I’ll never forget the chuckle I got from my former gynecologist when they reviewed my information from the hospital or the words that followed after I was diagnosed with endometriosis. “I hope you don’t plan on having kids anytime soon," they said. "Be sure to come back every few months so we can monitor its growth.”
Over time, I grew more anxious after every checkup. More flustered and crushed at the thought that my concerns didn’t mean much to the professionals who were meant to treat me.
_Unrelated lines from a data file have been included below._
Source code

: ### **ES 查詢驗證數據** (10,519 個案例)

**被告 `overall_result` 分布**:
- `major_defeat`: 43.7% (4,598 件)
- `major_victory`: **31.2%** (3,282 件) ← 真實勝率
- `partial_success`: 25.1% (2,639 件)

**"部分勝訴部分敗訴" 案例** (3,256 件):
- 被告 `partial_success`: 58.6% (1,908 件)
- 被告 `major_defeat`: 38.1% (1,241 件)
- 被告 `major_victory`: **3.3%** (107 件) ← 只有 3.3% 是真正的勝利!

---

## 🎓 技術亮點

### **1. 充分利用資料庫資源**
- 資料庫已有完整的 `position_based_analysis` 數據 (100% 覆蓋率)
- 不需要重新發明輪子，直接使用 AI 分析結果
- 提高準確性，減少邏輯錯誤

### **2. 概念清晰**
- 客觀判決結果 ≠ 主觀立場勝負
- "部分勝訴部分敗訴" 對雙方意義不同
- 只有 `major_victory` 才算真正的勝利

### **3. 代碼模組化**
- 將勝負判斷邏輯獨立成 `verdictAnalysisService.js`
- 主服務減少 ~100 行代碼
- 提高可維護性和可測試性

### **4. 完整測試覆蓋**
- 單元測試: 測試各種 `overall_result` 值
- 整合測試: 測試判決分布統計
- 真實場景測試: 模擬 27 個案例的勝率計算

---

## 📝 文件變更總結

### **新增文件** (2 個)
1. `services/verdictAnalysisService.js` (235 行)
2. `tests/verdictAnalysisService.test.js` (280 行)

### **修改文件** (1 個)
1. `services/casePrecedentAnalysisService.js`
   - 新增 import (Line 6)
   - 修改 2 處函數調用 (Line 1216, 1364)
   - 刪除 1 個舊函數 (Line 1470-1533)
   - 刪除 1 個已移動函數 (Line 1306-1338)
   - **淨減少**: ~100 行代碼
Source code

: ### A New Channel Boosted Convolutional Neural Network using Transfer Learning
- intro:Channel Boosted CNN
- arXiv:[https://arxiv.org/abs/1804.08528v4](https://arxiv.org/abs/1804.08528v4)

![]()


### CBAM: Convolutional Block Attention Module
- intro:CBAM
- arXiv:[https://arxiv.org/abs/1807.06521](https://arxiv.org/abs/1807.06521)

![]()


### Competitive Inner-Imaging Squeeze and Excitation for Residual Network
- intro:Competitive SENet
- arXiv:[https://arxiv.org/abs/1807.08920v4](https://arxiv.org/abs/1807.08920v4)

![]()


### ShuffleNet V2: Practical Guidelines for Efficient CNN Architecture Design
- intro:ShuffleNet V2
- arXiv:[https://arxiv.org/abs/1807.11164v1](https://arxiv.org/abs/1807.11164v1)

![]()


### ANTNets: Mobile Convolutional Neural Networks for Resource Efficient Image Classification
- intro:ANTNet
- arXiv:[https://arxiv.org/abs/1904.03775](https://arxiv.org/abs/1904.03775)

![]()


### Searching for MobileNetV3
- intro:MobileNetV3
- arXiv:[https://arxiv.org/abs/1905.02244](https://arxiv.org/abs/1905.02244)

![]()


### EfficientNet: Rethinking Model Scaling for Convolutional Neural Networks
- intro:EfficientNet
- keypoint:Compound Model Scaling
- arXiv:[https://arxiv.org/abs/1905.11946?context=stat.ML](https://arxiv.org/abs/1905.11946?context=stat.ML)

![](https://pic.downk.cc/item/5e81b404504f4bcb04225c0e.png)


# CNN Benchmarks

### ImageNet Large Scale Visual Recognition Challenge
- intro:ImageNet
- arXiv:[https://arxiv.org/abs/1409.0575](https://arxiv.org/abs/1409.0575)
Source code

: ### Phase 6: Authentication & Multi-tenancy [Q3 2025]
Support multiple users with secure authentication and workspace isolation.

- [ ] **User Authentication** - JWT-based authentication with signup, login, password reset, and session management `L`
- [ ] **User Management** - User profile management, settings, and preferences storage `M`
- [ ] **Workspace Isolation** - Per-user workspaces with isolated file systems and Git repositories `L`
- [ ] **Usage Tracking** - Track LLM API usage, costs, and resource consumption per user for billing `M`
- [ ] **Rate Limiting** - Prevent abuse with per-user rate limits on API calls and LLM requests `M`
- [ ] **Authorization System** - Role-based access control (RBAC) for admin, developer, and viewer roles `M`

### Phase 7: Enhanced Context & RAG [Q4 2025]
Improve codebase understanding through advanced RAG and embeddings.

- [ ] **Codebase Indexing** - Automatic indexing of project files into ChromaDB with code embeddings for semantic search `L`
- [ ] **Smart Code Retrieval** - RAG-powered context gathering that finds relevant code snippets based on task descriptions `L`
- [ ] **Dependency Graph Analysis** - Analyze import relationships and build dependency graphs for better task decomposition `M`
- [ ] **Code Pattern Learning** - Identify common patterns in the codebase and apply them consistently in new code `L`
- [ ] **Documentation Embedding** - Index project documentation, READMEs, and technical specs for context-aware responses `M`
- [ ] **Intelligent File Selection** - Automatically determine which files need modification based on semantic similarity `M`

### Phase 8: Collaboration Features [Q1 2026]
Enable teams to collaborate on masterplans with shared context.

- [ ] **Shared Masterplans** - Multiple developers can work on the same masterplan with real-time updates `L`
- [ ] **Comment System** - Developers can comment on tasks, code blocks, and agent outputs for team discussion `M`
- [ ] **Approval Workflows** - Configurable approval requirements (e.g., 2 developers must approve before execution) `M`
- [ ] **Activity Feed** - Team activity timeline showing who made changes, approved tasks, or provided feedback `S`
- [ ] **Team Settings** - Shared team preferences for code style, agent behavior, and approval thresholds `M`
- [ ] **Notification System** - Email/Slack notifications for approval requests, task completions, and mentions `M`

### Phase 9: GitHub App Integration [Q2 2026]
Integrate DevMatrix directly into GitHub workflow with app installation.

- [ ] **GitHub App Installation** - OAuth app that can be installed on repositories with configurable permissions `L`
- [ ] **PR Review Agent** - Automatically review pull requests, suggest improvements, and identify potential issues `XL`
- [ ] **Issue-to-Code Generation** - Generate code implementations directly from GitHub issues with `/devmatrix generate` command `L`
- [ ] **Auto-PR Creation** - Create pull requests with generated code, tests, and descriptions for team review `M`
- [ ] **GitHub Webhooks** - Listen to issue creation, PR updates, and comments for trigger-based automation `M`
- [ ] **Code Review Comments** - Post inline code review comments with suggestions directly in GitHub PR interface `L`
Unbeknownst to me, I wasn’t alone
When I was diagnosed in 2019, I found out that women 18 to 45 can experience symptoms for up to seven years before receiving a diagnosis.. For others, it can take up to 11 years. Doctors tend to misdiagnose patients with painful periods, irritable bowel syndrome or pelvic inflammatory disease.
There are fewer studies conducted on Black women, meaning that often more patients are misdiagnosed. A 2016 study by the National Academy of Sciences showed that many white doctors who see Black patients think they are less sensitive to pain than white patients. In other words: Black women's pain is ignored and minimized.
I did find refuge in other Black women’s experiences. I’ve chatted with dozens of other “endo warriors” who have stories similar to my own, and others whose pain makes mine pale in comparison.
My community has chosen a more holistic approach to healing. Therapy to deal with stress management, dietary changes and building a foundation of advocacy with one another is how many of us cope with disparity and mistrust with medical professionals. Groups like ENDO Black connect Black women and women of color who have endometriosis to one another and encourage them to speak up, ask questions and support each other.
The first step will always be awareness. As history has shown us time and again, it is truly up to us.